■ EXTRACTED RECORDS:

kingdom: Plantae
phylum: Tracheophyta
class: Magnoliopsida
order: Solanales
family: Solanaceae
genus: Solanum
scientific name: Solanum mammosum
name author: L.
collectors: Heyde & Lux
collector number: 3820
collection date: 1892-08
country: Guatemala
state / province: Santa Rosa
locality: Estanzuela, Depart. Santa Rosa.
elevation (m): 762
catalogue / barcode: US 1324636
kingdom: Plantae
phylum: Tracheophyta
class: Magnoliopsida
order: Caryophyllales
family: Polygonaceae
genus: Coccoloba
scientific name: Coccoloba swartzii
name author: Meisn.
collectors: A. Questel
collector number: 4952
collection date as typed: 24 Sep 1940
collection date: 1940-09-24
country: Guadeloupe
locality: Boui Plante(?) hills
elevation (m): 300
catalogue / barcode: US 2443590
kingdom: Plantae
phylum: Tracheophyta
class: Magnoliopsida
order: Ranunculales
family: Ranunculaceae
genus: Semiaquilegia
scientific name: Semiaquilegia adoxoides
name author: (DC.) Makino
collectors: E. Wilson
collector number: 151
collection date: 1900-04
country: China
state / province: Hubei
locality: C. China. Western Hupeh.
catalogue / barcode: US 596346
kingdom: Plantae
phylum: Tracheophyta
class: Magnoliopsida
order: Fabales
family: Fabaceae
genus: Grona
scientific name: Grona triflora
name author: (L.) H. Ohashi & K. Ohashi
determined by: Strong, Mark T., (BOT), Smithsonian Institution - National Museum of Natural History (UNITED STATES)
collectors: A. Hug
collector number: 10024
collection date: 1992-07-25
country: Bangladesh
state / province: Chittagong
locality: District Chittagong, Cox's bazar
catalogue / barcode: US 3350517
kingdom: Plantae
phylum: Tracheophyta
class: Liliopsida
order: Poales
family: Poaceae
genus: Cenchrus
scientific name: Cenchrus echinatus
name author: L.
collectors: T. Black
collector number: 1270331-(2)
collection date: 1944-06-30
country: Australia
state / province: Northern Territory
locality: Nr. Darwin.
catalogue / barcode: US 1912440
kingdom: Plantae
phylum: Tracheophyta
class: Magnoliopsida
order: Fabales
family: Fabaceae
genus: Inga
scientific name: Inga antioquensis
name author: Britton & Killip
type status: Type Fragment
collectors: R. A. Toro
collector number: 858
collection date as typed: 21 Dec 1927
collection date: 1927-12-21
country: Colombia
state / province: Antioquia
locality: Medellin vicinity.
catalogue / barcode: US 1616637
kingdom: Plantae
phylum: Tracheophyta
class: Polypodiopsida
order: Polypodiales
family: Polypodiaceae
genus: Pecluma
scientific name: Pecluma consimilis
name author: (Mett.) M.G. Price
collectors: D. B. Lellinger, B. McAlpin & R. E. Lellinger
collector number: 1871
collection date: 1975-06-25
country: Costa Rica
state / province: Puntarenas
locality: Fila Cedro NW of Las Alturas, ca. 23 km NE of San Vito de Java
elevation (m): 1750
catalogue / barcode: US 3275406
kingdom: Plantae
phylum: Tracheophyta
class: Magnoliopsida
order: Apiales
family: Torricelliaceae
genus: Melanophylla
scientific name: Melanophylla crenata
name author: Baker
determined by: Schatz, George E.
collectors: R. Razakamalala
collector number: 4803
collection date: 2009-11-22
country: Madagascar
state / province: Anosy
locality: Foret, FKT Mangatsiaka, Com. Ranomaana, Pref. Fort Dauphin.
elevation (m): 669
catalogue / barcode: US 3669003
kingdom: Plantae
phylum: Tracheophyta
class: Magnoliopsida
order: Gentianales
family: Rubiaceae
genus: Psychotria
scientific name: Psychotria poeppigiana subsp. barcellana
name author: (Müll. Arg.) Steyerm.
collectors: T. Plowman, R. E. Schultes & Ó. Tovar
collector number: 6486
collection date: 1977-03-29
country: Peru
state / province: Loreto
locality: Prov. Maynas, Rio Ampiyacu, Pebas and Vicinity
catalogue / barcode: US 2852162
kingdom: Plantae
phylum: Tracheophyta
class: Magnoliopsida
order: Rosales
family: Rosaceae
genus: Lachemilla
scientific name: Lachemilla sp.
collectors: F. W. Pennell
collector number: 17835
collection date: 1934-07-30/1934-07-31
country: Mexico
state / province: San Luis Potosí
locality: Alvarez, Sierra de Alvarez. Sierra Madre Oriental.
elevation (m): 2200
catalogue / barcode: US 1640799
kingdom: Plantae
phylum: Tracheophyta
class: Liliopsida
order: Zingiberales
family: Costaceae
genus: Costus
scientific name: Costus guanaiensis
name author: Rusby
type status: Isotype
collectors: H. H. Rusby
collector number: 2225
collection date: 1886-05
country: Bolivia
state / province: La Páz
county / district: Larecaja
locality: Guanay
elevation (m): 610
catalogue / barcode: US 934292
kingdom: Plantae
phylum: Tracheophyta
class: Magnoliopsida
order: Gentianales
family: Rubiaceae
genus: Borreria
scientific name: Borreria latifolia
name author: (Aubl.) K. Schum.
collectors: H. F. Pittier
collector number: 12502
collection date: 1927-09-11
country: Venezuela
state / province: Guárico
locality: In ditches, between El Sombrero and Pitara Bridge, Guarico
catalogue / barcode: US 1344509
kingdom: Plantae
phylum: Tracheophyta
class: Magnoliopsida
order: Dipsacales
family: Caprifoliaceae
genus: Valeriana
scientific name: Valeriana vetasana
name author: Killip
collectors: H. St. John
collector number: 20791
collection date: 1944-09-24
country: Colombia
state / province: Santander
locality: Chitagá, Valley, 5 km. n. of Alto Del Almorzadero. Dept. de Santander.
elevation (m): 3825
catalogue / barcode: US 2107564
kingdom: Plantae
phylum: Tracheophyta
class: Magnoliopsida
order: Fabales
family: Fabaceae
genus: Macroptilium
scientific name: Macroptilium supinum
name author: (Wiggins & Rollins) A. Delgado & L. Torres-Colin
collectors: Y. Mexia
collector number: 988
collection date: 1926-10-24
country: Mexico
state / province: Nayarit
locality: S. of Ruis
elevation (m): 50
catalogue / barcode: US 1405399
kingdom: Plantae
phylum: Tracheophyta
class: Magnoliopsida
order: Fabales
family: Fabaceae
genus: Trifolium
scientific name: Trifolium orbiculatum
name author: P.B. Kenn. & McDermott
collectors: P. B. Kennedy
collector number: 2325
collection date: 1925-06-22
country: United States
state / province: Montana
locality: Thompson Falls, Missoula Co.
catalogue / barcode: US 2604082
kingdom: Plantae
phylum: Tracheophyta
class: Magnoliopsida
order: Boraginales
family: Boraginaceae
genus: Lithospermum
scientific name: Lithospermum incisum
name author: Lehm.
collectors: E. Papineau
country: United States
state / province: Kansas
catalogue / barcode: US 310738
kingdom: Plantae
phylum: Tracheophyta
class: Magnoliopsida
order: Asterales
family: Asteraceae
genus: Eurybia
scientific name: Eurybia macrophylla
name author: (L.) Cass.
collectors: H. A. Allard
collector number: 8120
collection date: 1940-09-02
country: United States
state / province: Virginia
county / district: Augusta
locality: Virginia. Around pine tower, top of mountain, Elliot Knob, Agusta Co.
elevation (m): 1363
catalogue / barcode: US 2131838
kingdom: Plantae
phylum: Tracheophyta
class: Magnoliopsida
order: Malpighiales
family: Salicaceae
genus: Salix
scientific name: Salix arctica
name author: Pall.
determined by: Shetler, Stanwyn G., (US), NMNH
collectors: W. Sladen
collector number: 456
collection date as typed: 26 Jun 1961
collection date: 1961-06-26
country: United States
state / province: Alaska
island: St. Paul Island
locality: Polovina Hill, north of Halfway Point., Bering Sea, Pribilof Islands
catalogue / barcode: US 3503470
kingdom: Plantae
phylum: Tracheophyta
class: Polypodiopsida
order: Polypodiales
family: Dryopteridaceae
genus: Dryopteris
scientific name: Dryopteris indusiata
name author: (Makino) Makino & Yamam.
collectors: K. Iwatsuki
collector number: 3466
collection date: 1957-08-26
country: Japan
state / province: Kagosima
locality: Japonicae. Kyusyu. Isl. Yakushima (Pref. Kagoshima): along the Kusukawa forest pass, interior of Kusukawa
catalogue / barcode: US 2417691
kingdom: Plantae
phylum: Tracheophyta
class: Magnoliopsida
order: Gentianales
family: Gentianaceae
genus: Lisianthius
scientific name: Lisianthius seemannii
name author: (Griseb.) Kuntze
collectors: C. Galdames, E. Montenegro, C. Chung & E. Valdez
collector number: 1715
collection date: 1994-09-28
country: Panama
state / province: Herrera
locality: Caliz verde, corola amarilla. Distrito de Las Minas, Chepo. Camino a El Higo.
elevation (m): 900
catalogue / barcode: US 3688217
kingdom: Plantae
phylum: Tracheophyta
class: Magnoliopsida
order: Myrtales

■ YOUR GOAL: Please write out the records above word for word, starting with their very first line and going on through the line that contains "collectors: E. Wilson", including that line.

■ OUTPUT FOR THIS EXERCISE:
kingdom: Plantae
phylum: Tracheophyta
class: Magnoliopsida
order: Solanales
family: Solanaceae
genus: Solanum
scientific name: Solanum mammosum
name author: L.
collectors: Heyde & Lux
collector number: 3820
collection date: 1892-08
country: Guatemala
state / province: Santa Rosa
locality: Estanzuela, Depart. Santa Rosa.
elevation (m): 762
catalogue / barcode: US 1324636
kingdom: Plantae
phylum: Tracheophyta
class: Magnoliopsida
order: Caryophyllales
family: Polygonaceae
genus: Coccoloba
scientific name: Coccoloba swartzii
name author: Meisn.
collectors: A. Questel
collector number: 4952
collection date as typed: 24 Sep 1940
collection date: 1940-09-24
country: Guadeloupe
locality: Boui Plante(?) hills
elevation (m): 300
catalogue / barcode: US 2443590
kingdom: Plantae
phylum: Tracheophyta
class: Magnoliopsida
order: Ranunculales
family: Ranunculaceae
genus: Semiaquilegia
scientific name: Semiaquilegia adoxoides
name author: (DC.) Makino
collectors: E. Wilson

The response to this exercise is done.